Louisville Institute
Crafting a brand and a website that fulfills an important mission.
Louisville Institute is a Lilly Endowment supported foundation that supports the causes of religion, education, and community development. The impact they have in the Louisville community and beyond is great, and we were able to help them tell that story and reach a more diverse group of grantees. As ongoing partners, we have worked alongside Louisville Institute to constantly adapt to change. Whether it be aesthetic upkeep or changing goals/priorities for the end user, we have remained agile and responsive to all moving targets.
Louisville Institute was already established and grounded, but the problem was, so was their audience. This was limiting the outreach to more diverse grantee applicants. The challenge was to create a mark and a brand that didn’t stray too far from current collateral, but provided a thoughtful refresh to the look, feel, and utility of Louisville Institute. It started with an updated logo and identity.
The Website
The primary objectives with the website were to update and expand the Louisville Institute brand and make the grantee process more approachable and welcoming. We also needed to diversify the grantee audience and the outcome of their research by making things more current, accessible, and most of all, EASY.
We created our own framework for an eligibility quiz so people could find out if they were eligible to apply for grants. We were able to make the process of applying more intuitive and a more branded experience.
The problem: The previous quiz was too complex. We were asking a lot from our users by requiring them to go through this multi-sectioned, multi-questioned process.
The solution: We could streamline the process by leveraging overlap in the quiz logic. We needed to break down said logic and identify existing parallels in order to simplify.
The result: We tested our “If this, then that” scenarios by prototyping out the quiz flow in UXPin. We found that the quiz was able to be broken down into just 2 questions “I am ⦔ and “Interested in ⦔. The combinations stemming from those 2 prompts covered all of our bases.
The outcome is a straight-forward, to the point, much improved user experience.
Louisville Institute uses a custom WordPress plugin which contains all of the HTML templates used by the front-end. The content of these templates is exposed via custom REST API endpoints.

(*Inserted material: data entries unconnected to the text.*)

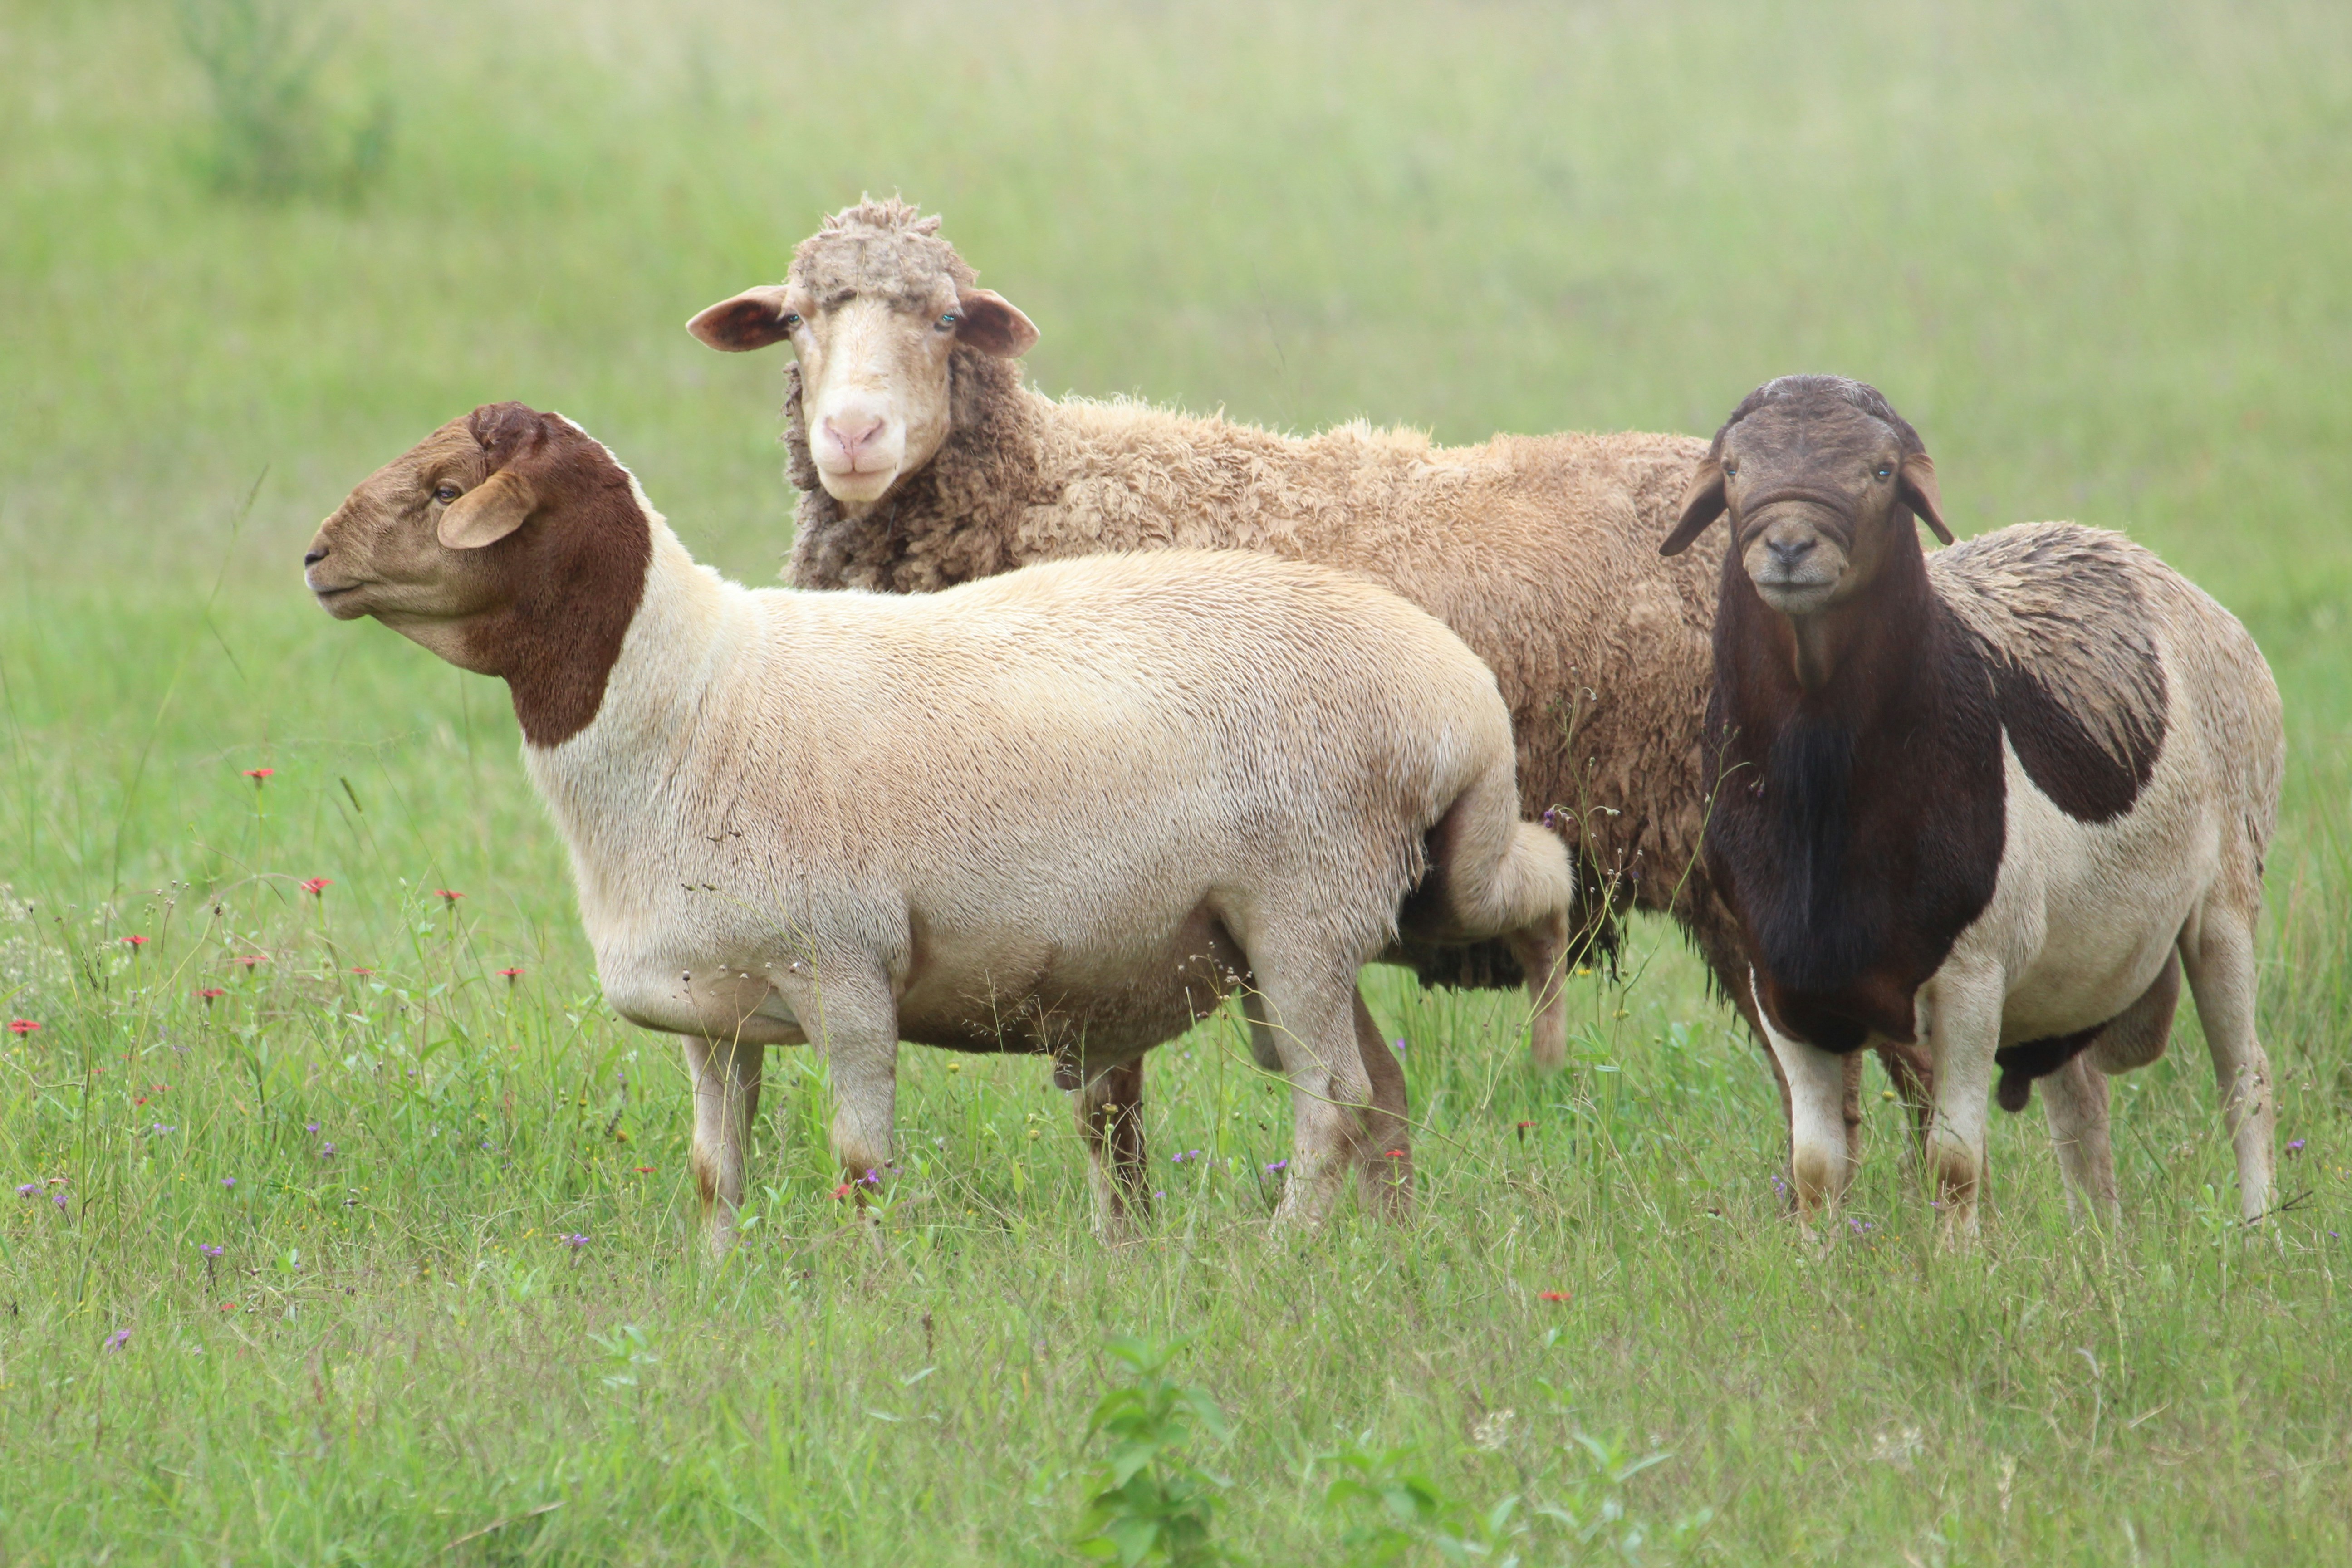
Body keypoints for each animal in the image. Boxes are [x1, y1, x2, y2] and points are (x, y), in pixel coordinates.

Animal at [303, 401, 1577, 1251]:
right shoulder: (712, 1015)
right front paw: (718, 1283)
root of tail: (1456, 694)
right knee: (1387, 1094)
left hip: (1302, 910)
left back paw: (1285, 1257)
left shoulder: (848, 973)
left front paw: (867, 1294)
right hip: (1290, 941)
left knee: (1334, 1104)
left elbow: (862, 1164)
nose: (314, 558)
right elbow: (718, 1169)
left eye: (441, 493)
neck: (688, 705)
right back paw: (1387, 1257)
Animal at [686, 197, 1937, 1167]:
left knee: (1887, 1066)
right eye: (796, 319)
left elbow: (1109, 1114)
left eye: (944, 319)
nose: (854, 437)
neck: (1048, 489)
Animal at [1658, 374, 2283, 1236]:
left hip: (2223, 905)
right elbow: (1815, 1168)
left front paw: (1957, 1263)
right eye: (1732, 470)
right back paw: (2098, 1251)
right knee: (2081, 1113)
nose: (1787, 546)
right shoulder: (1782, 988)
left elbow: (1954, 1164)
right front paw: (1813, 1257)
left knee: (2243, 1081)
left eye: (1882, 472)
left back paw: (2261, 1235)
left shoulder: (1971, 984)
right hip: (2065, 987)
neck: (1821, 801)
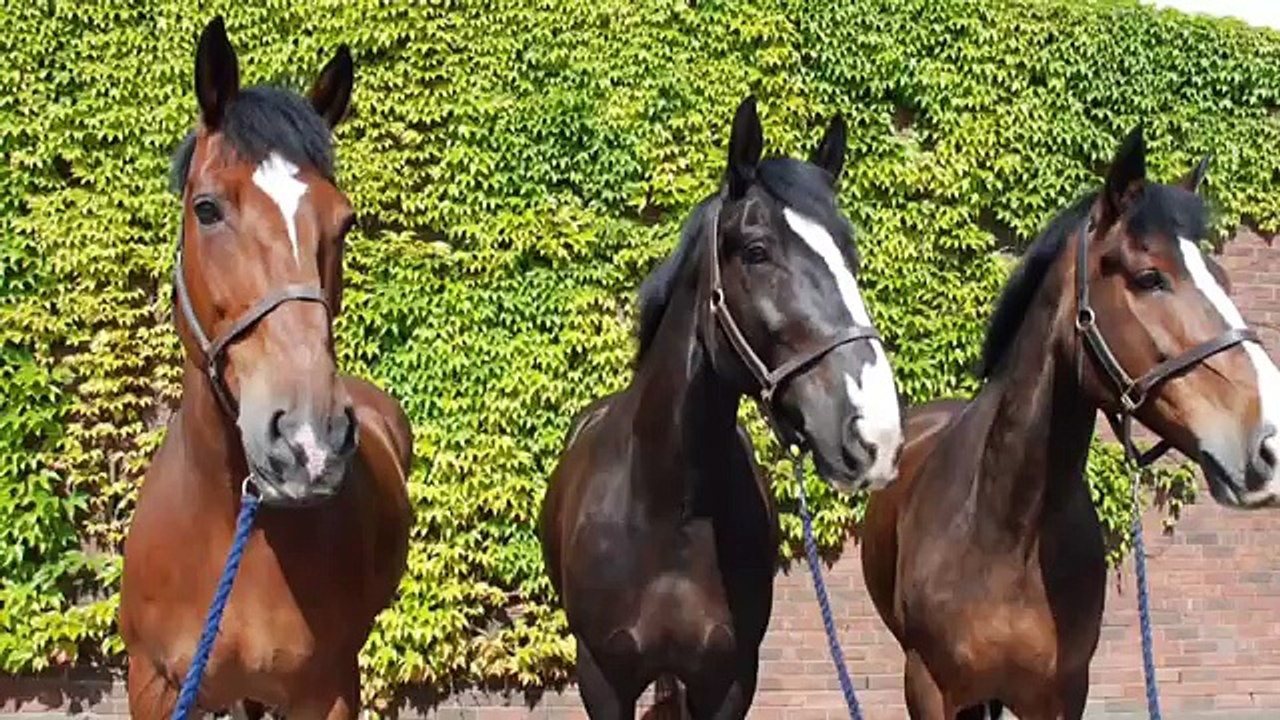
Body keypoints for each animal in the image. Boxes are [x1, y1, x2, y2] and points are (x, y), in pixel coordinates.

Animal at [538, 94, 906, 719]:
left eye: (850, 256)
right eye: (757, 252)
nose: (875, 433)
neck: (669, 510)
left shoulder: (730, 679)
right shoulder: (602, 679)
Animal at [860, 126, 1280, 719]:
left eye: (1220, 276)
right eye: (1148, 277)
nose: (1269, 443)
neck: (1007, 532)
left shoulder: (1062, 692)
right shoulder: (927, 690)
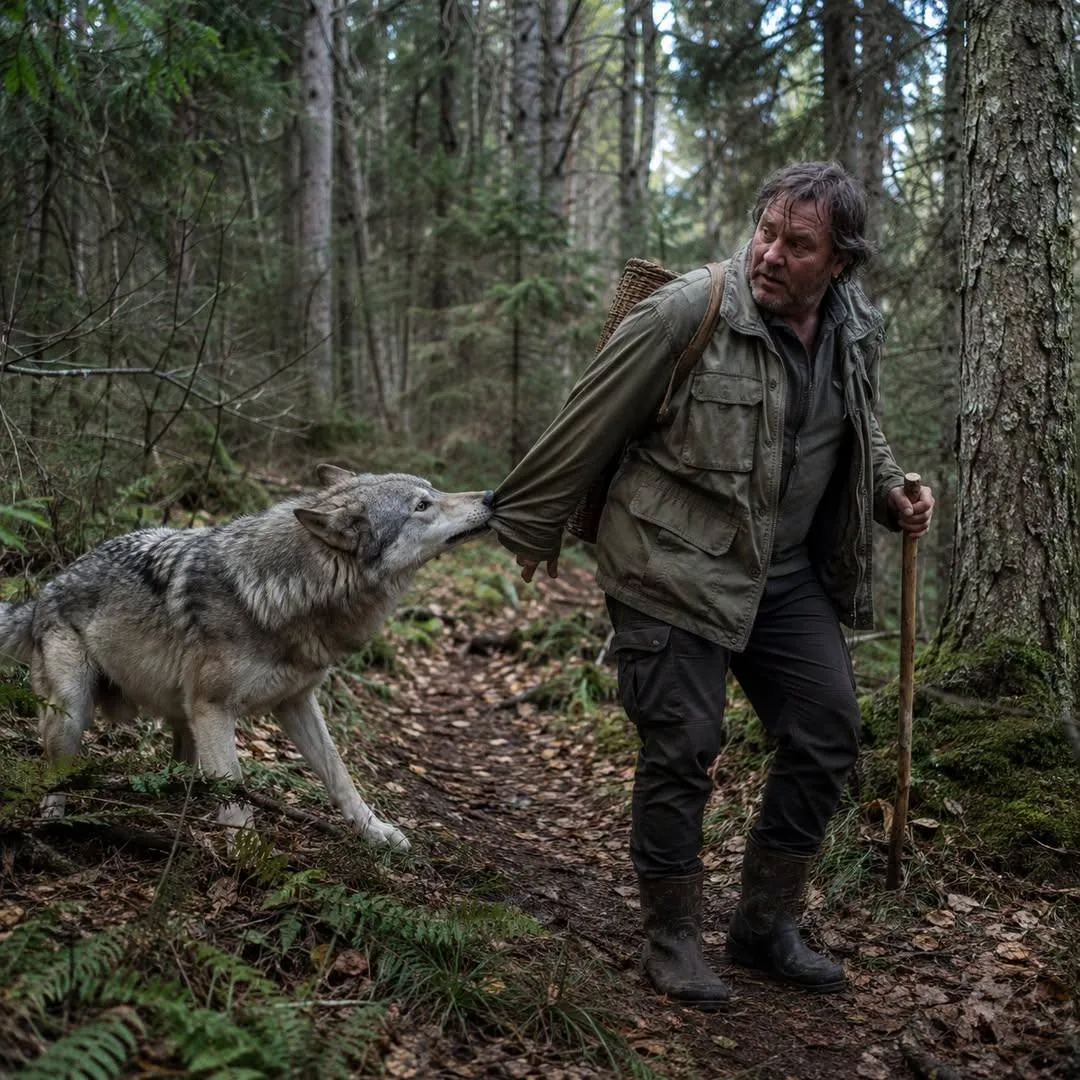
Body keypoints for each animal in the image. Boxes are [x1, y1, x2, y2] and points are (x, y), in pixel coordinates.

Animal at [0, 465, 494, 849]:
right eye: (422, 505)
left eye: (432, 491)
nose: (490, 496)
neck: (291, 591)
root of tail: (42, 591)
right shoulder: (215, 709)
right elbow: (238, 794)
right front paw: (248, 856)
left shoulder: (296, 702)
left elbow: (339, 776)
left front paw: (377, 832)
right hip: (73, 713)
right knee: (55, 776)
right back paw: (55, 821)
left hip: (180, 715)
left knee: (180, 767)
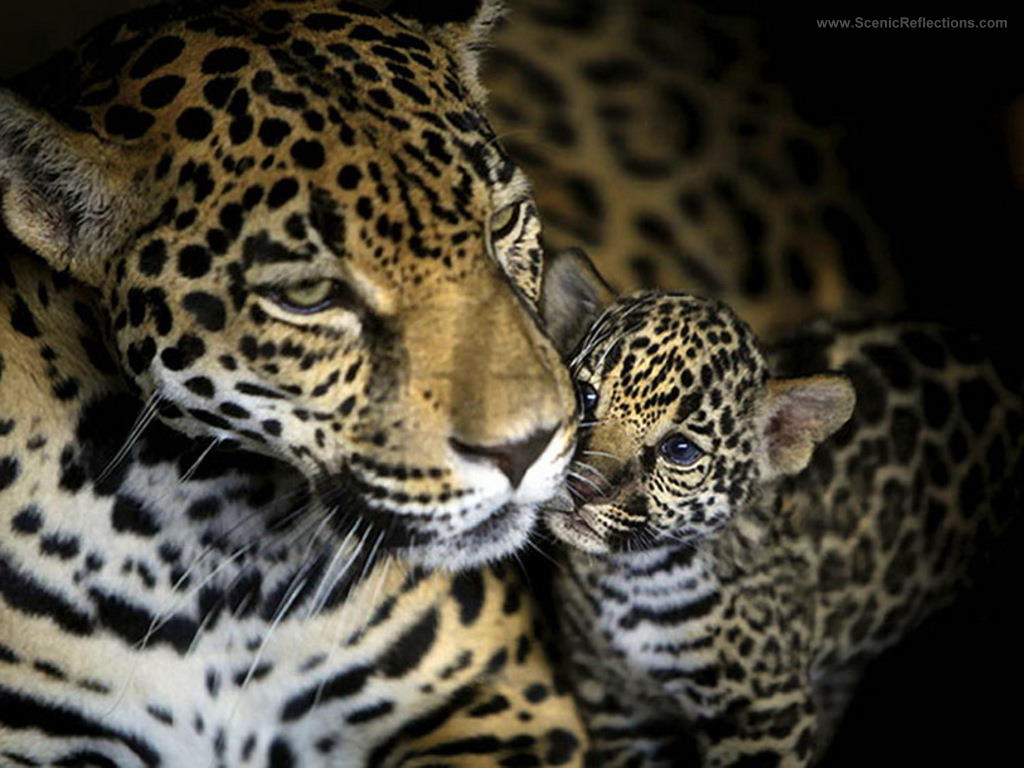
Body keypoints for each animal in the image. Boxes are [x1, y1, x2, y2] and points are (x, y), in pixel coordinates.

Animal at [536, 249, 1023, 767]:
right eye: (586, 396)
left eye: (679, 450)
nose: (581, 487)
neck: (626, 579)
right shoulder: (614, 702)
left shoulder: (763, 715)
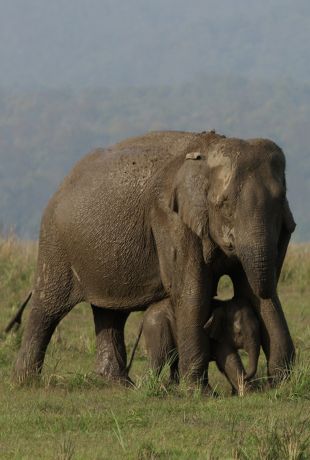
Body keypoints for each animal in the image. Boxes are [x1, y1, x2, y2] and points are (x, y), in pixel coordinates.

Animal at [13, 131, 296, 386]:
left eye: (281, 199)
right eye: (224, 205)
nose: (263, 381)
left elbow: (252, 291)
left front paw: (282, 384)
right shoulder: (171, 220)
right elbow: (192, 292)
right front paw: (198, 391)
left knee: (111, 313)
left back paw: (118, 383)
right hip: (54, 243)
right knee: (48, 307)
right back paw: (26, 382)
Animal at [131, 298, 262, 396]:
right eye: (239, 333)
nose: (246, 376)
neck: (224, 305)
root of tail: (145, 314)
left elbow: (225, 363)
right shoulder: (216, 336)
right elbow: (229, 360)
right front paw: (250, 393)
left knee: (173, 360)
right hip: (157, 328)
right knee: (159, 359)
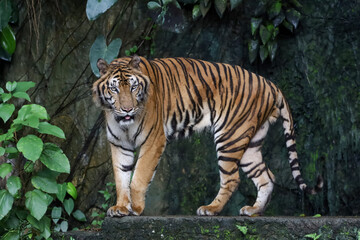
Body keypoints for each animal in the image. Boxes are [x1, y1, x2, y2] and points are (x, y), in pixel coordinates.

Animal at [91, 55, 322, 217]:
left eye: (133, 86)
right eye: (114, 89)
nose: (127, 110)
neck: (124, 123)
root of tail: (269, 83)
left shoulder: (153, 141)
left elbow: (138, 178)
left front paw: (136, 209)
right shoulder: (119, 144)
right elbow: (121, 178)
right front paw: (121, 207)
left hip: (230, 136)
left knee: (232, 178)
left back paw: (211, 209)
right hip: (250, 145)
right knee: (267, 176)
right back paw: (254, 210)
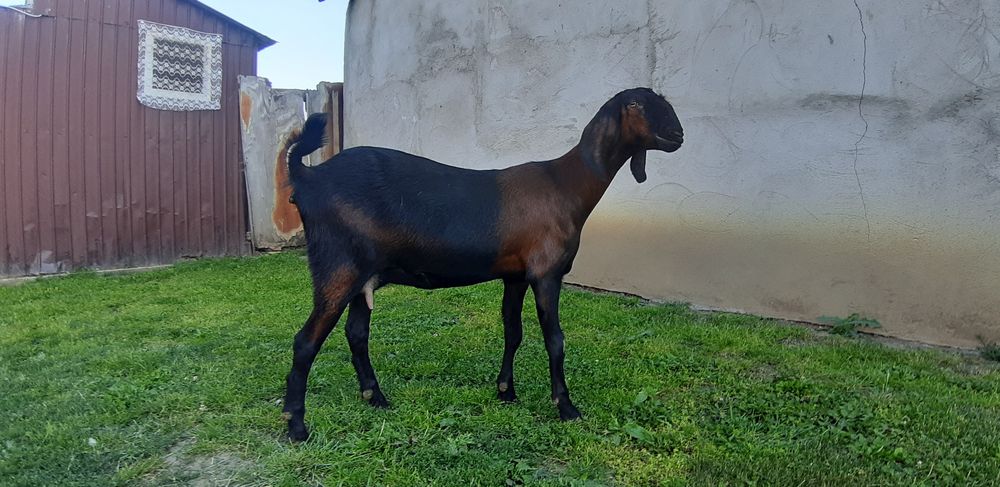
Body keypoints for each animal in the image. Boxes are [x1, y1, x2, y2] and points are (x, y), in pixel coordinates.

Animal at [280, 87, 684, 441]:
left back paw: (376, 398)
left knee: (356, 334)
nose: (678, 135)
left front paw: (506, 391)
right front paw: (566, 407)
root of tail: (307, 176)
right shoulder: (546, 273)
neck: (565, 185)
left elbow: (513, 331)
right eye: (635, 104)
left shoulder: (516, 275)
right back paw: (296, 426)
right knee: (305, 341)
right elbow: (555, 339)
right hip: (337, 267)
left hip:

The plugin uses a stripped down version of the Laravel PHP framework, as well as the Corcel library to allow Laravel to access the WordPress back-end. The plugin also includes all of the custom admin functionality that LI needs to manage grants & proposals.
The WordPress theme contains an Angular 1.5 JavaScript application which is responsible for loading the templates exposed by the WordPress plugin. This gives the end-user a zippy, single-page JavaScript application to use to manage their LI account.